Start of Supplied entries
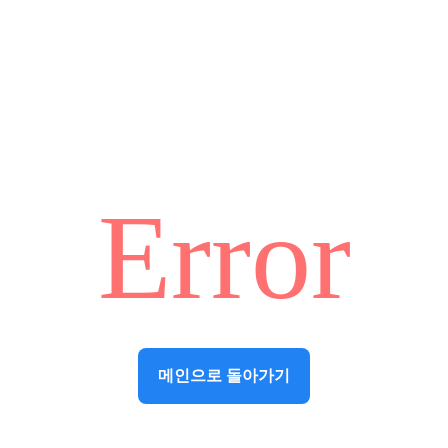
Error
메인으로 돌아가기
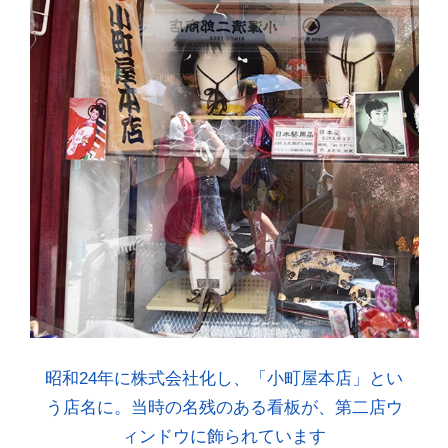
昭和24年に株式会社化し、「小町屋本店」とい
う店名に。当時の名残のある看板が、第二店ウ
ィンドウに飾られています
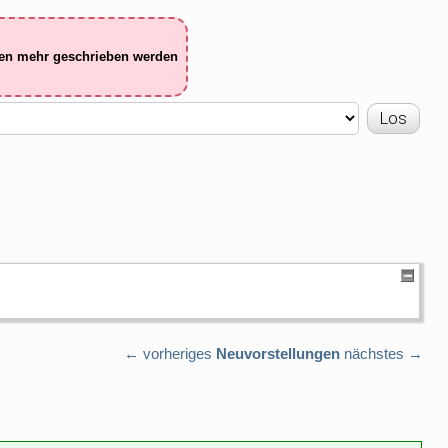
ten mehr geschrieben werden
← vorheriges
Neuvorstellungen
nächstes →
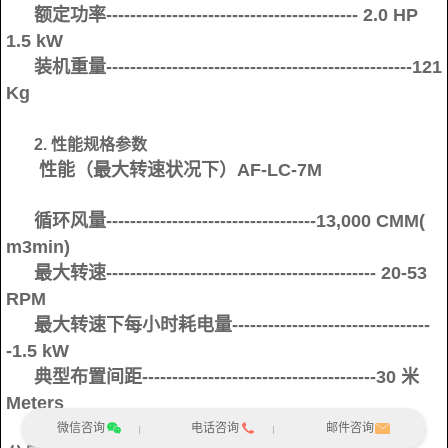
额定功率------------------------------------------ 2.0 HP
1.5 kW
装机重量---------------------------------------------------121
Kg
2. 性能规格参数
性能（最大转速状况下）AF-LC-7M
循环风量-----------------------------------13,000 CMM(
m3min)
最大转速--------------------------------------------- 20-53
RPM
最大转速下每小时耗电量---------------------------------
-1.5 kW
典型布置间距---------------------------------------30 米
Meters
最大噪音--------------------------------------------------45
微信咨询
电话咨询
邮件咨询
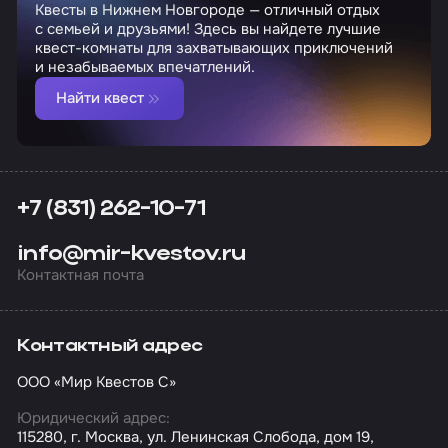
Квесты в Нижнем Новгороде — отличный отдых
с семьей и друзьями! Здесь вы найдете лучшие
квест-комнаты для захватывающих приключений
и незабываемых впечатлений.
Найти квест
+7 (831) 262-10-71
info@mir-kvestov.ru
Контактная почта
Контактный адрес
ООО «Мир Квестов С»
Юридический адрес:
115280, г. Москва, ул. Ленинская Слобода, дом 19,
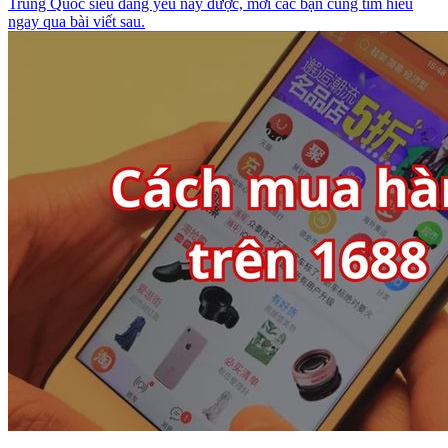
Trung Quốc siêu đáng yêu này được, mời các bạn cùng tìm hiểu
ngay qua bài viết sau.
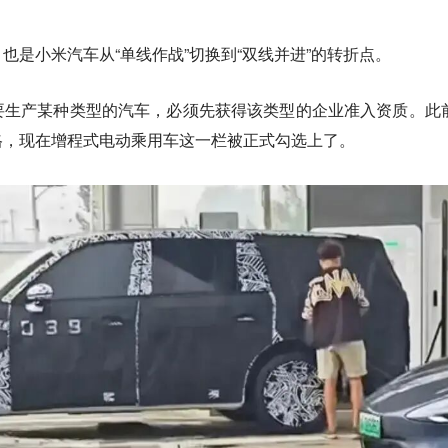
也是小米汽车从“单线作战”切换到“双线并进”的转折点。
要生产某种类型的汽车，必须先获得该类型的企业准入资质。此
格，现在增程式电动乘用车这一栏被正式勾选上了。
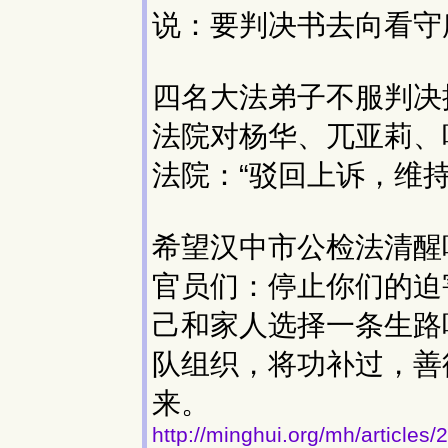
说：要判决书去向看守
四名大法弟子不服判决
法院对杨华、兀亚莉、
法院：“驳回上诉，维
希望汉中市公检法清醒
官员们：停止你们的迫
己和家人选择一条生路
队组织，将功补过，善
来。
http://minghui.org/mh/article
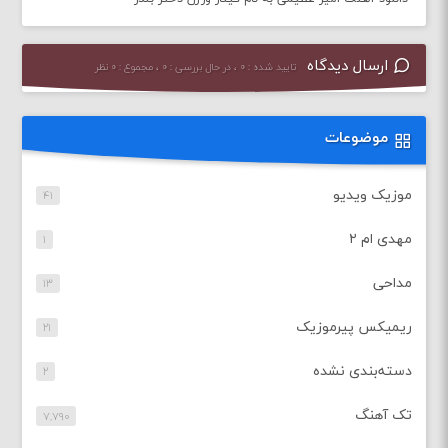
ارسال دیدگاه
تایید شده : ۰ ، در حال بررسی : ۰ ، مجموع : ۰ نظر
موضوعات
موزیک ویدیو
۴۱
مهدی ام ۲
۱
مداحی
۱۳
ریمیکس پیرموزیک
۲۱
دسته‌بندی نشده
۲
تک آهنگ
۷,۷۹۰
End of Supplied entries
Identify how many lines in the entries above include the string "адрес", then state that number alone.

2